Question

Three uncharged capacitors of capacitance $C_{1},C_{2}$ and $C_{3}$ are connected as shown in figure to one another and to points A, B and D at potentials $V_{A},V_{B}$ and $V_{D}$ . Then the potential at O will be :-

• A. $\frac{V_{A} C_{1} + V_{B} C_{2} + V_{D} C_{3}}{C_{1} + C_{2} + C_{3}}$
• B. $\frac{V_{A} V_{B} V_{D}}{C_{1} C_{2} + C_{2} C_{3} + C_{3} C_{1}}$
• C. $\frac{V_{A} + V_{B} + V_{D}}{C_{1} + C_{2} + C_{3}}$
• D. $\frac{V_{A} V_{B} + V_{B} V_{D} + V_{D} V_{A}}{C_{1} + C_{2} + C_{3}}$

Answer 1

Answer: (A)

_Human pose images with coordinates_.
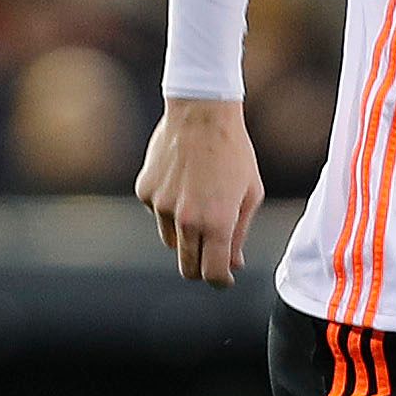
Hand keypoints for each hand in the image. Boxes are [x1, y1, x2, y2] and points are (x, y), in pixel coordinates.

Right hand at [136, 96, 263, 286]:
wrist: (201, 113)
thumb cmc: (233, 152)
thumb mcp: (250, 193)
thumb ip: (239, 233)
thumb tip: (232, 264)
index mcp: (217, 223)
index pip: (213, 274)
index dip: (220, 281)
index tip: (224, 279)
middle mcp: (186, 220)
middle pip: (187, 267)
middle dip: (201, 267)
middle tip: (212, 255)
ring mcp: (161, 206)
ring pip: (172, 240)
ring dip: (185, 234)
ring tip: (199, 201)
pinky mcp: (145, 191)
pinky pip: (157, 213)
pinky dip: (169, 207)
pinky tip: (183, 180)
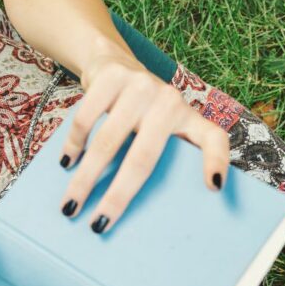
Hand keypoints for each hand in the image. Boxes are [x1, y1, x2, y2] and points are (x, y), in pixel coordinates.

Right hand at [58, 39, 229, 232]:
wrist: (114, 62)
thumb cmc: (144, 110)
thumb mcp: (168, 126)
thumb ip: (173, 155)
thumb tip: (165, 205)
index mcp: (190, 119)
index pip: (214, 140)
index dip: (216, 163)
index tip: (213, 188)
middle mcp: (170, 101)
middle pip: (142, 158)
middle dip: (118, 195)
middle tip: (99, 224)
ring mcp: (140, 86)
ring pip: (107, 142)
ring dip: (85, 178)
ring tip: (71, 205)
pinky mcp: (111, 77)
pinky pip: (87, 119)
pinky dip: (74, 145)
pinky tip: (67, 163)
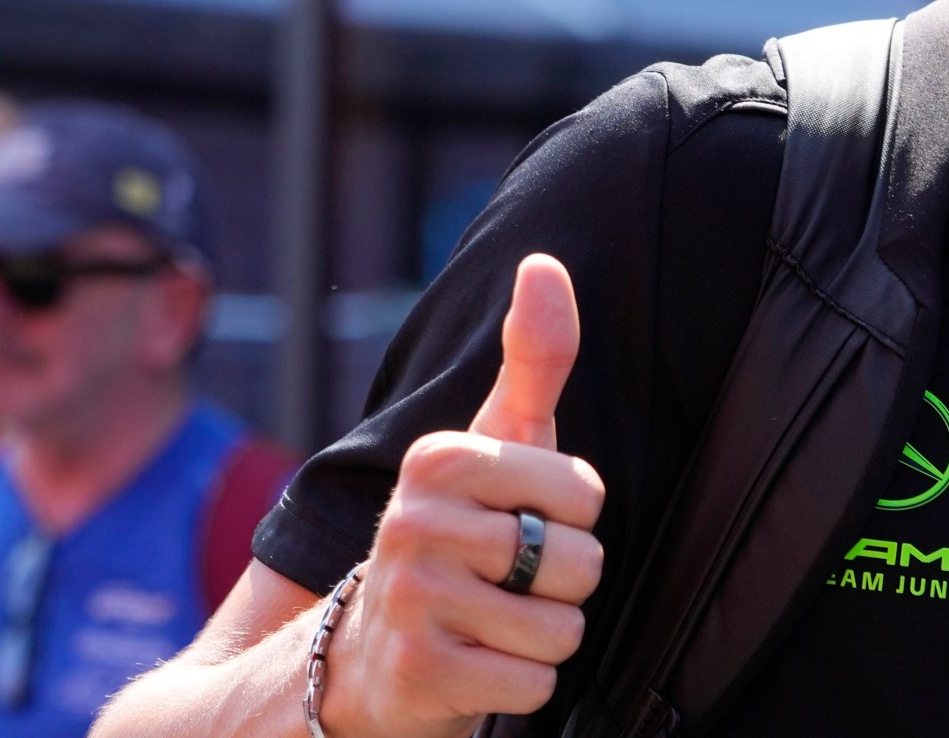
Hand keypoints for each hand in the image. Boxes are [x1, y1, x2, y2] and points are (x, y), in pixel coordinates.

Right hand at [321, 255, 606, 737]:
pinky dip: (519, 685)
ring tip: (488, 624)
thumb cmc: (456, 535)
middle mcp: (413, 521)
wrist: (361, 657)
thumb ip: (534, 356)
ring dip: (540, 638)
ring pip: (562, 628)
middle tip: (501, 583)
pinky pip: (535, 682)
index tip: (515, 523)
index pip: (587, 495)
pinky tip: (474, 667)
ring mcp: (411, 600)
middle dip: (559, 585)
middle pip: (580, 564)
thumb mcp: (496, 442)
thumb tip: (543, 263)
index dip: (569, 520)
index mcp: (439, 457)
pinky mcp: (417, 674)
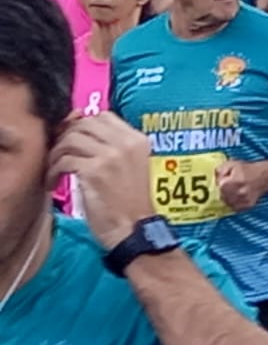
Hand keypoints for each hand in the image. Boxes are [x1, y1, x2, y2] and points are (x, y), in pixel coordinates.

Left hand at [46, 112, 158, 250]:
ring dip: (56, 154)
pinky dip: (53, 171)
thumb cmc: (130, 203)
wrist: (133, 228)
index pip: (104, 116)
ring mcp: (111, 156)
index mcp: (137, 140)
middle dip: (65, 137)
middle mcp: (126, 143)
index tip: (71, 138)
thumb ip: (115, 149)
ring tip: (53, 170)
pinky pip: (64, 161)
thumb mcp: (132, 166)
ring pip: (71, 139)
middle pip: (84, 124)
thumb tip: (84, 136)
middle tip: (58, 153)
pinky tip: (53, 183)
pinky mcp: (95, 172)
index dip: (82, 124)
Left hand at [216, 160, 264, 212]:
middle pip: (223, 196)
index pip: (220, 187)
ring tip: (232, 190)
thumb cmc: (247, 169)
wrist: (265, 176)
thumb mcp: (233, 164)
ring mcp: (244, 200)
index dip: (220, 184)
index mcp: (236, 180)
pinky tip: (236, 196)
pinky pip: (235, 207)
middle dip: (223, 191)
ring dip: (227, 198)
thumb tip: (215, 178)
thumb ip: (221, 169)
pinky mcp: (248, 205)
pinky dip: (233, 203)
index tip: (224, 181)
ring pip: (228, 203)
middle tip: (228, 186)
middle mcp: (241, 192)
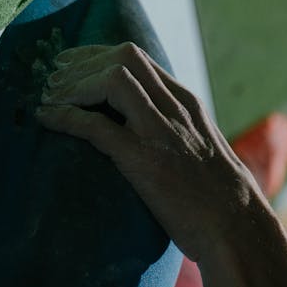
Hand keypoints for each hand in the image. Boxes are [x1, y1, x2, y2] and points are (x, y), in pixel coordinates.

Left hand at [36, 42, 265, 266]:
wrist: (239, 230)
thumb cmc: (220, 200)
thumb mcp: (202, 149)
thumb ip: (177, 132)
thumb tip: (147, 132)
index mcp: (187, 103)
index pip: (138, 58)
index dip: (97, 55)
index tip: (72, 65)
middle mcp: (175, 108)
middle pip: (124, 57)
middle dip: (82, 61)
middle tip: (53, 76)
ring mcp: (160, 132)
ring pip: (112, 79)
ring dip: (73, 84)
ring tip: (49, 96)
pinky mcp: (144, 160)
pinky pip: (96, 126)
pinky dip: (66, 117)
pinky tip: (47, 119)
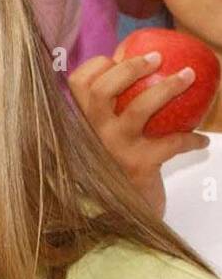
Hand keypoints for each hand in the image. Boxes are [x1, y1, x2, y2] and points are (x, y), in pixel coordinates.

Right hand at [69, 47, 208, 213]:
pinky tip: (201, 141)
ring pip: (138, 108)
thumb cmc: (109, 174)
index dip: (97, 65)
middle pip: (102, 89)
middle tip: (157, 57)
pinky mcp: (137, 165)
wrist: (114, 220)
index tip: (115, 59)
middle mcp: (90, 135)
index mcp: (77, 125)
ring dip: (168, 88)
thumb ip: (102, 116)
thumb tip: (127, 73)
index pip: (77, 83)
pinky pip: (171, 142)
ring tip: (187, 76)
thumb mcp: (96, 143)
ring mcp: (112, 150)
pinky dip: (190, 138)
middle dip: (132, 67)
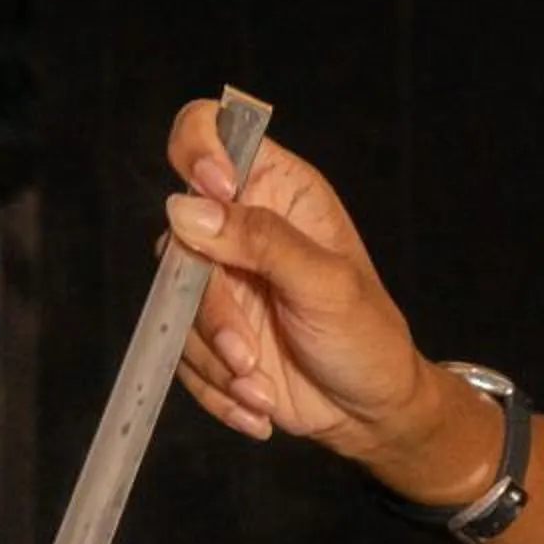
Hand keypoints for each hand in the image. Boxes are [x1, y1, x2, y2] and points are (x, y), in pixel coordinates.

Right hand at [163, 102, 426, 460]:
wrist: (369, 411)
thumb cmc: (367, 336)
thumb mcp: (326, 284)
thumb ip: (260, 240)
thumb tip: (186, 208)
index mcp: (275, 190)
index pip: (209, 132)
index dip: (197, 149)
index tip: (214, 189)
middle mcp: (237, 227)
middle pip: (179, 241)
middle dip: (210, 312)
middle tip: (248, 352)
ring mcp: (217, 282)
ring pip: (174, 307)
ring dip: (215, 359)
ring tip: (260, 385)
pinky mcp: (206, 333)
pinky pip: (178, 355)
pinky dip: (214, 388)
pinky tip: (255, 403)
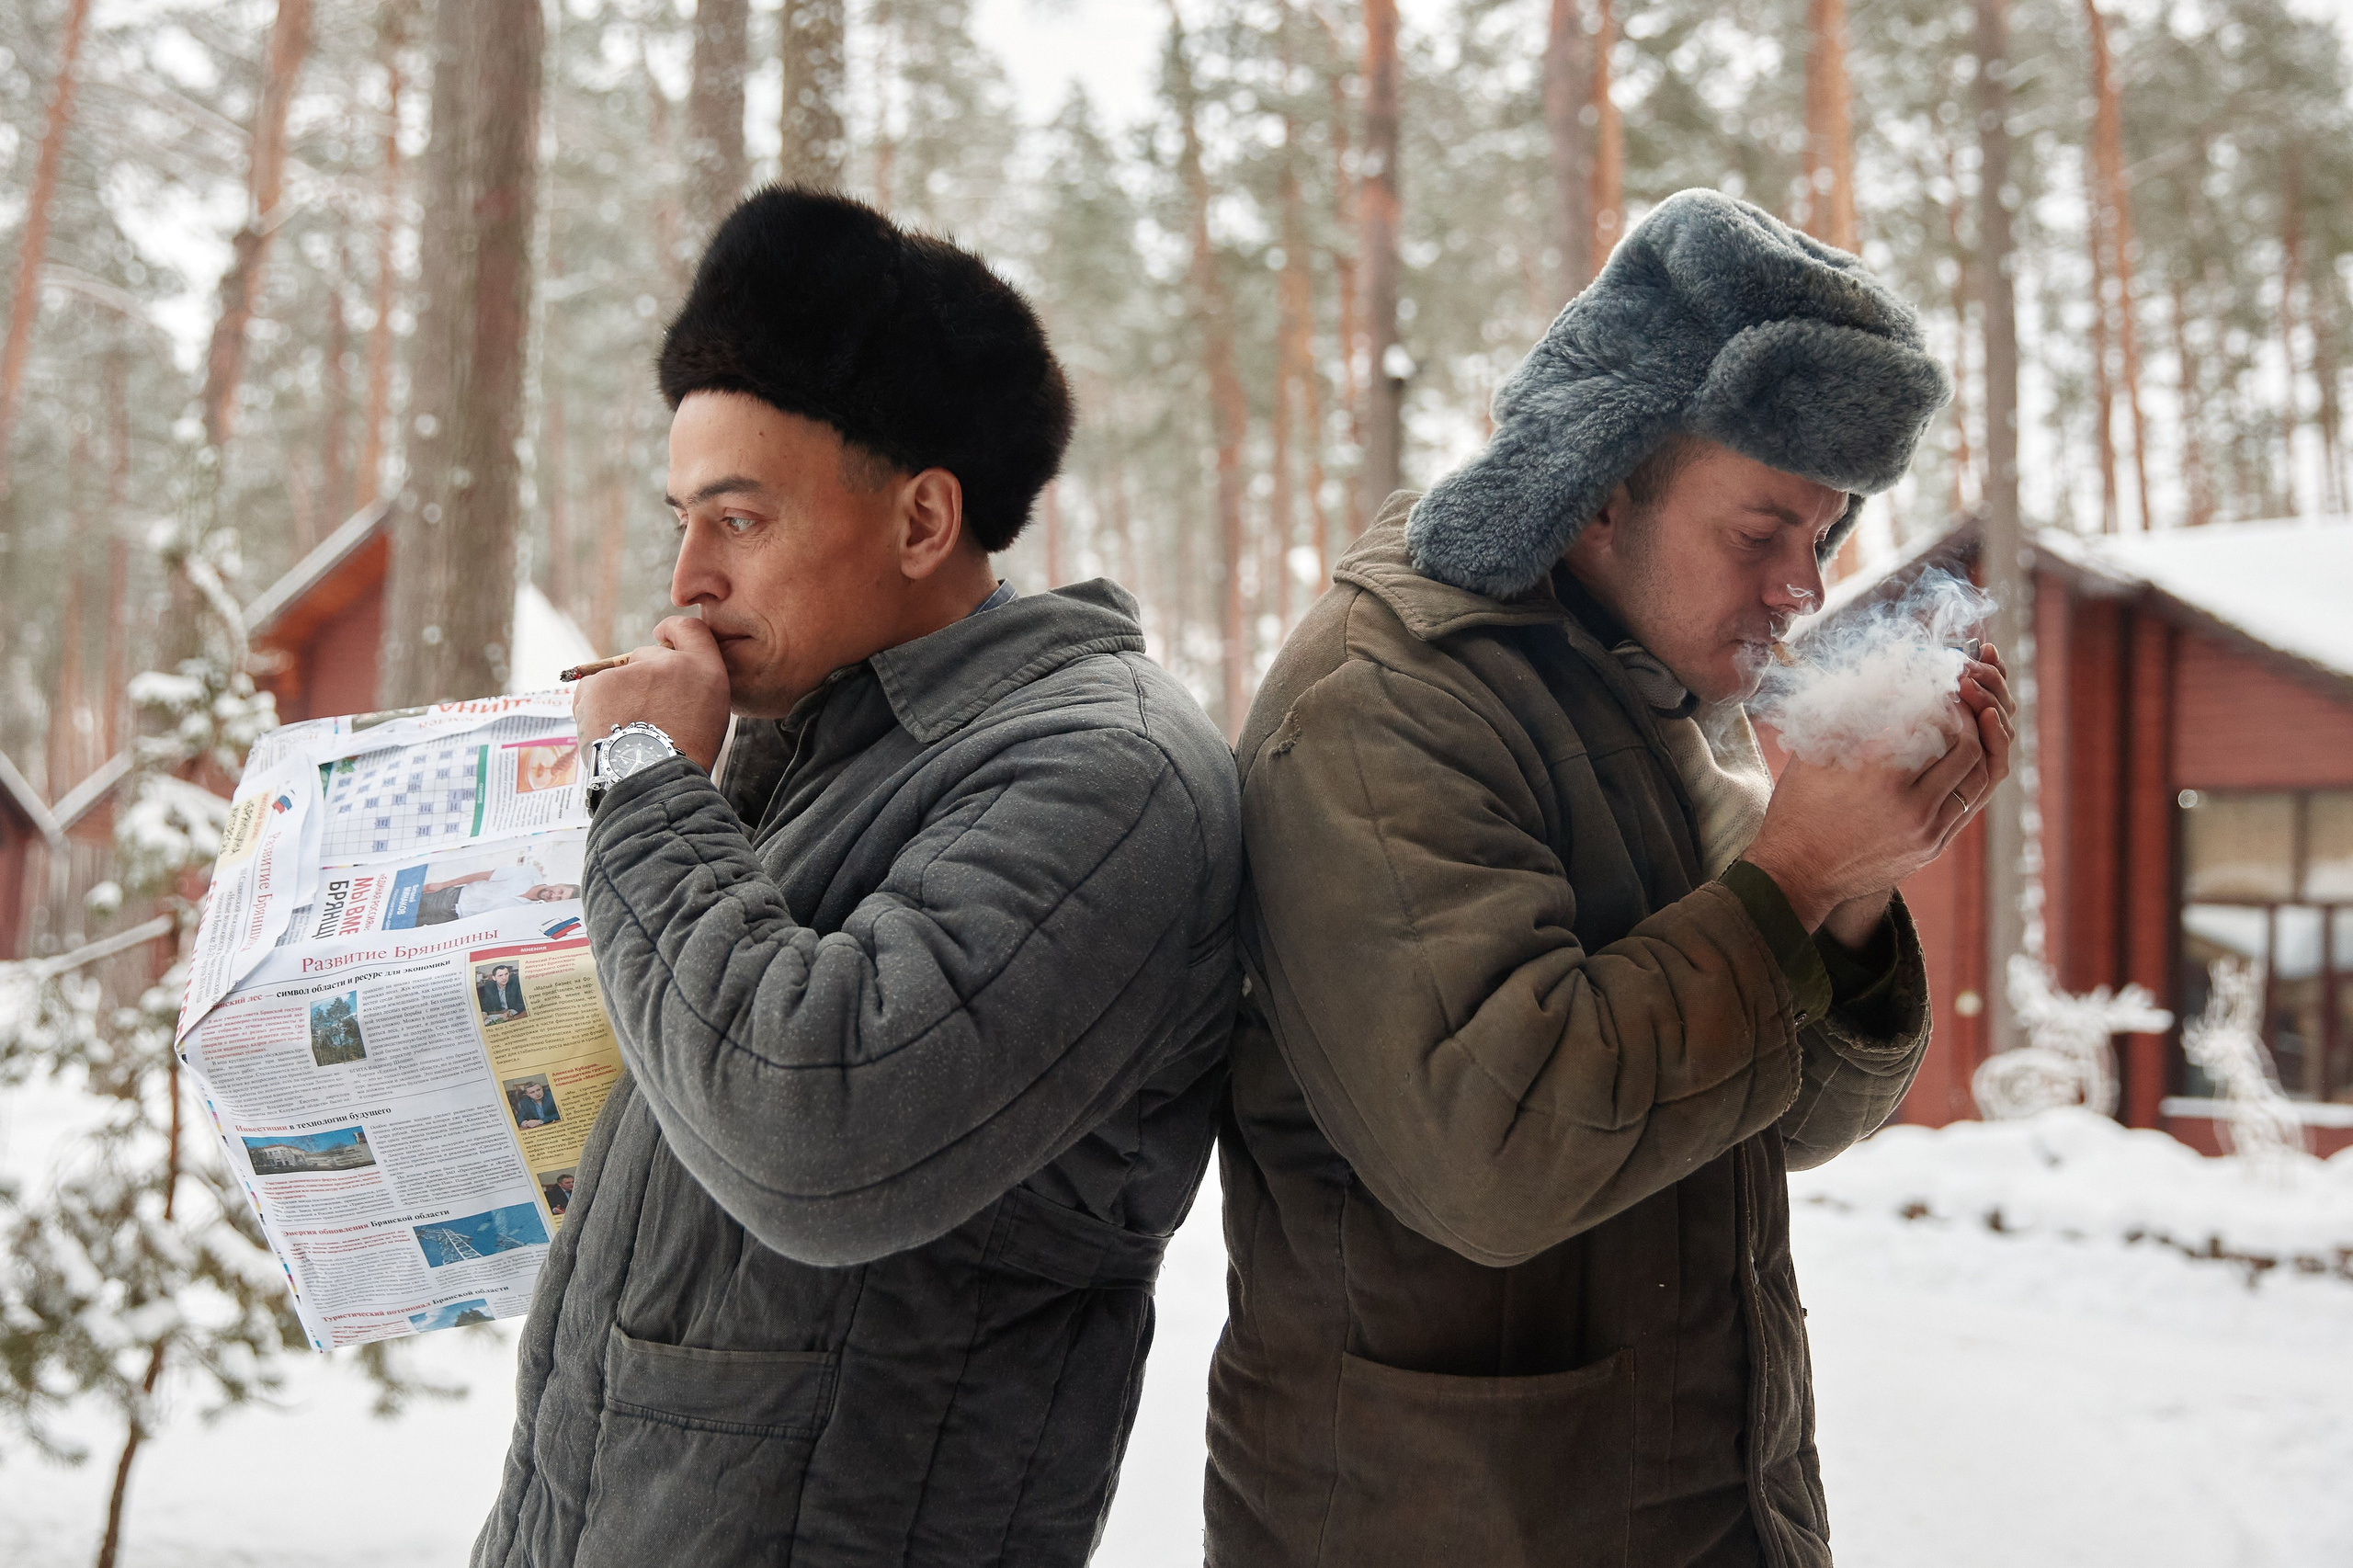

_ACTIONS TO TAKE_.
(a) Answer these about the capacitor problem:
(i) How many capacitors does it describe, and are they charged or uncharged?
(ii) To which points are the capacitors connected?
(iii) Which option is given as the answer?
(b) Please duplicate everything in the capacitor problem from "Three uncharged capacitors" down to "Answer: (A)".

_EXERCISE RESULTS_.
(a)
(i) Three, and they are uncharged.
(ii) Points A, B and D.
(iii) Option (A).

(b)
Three uncharged capacitors of capacitance $C_{1},C_{2}$ and $C_{3}$ are connected as shown in figure to one another and to points A, B and D at potentials $V_{A},V_{B}$ and $V_{D}$ . Then the potential at O will be :-

• A. $\frac{V_{A} C_{1} + V_{B} C_{2} + V_{D} C_{3}}{C_{1} + C_{2} + C_{3}}$
• B. $\frac{V_{A} V_{B} V_{D}}{C_{1} C_{2} + C_{2} C_{3} + C_{3} C_{1}}$
• C. $\frac{V_{A} + V_{B} + V_{D}}{C_{1} + C_{2} + C_{3}}$
• D. $\frac{V_{A} V_{B} + V_{B} V_{D} + V_{D} V_{A}}{C_{1} + C_{2} + C_{3}}$

Answer 1

Answer: (A)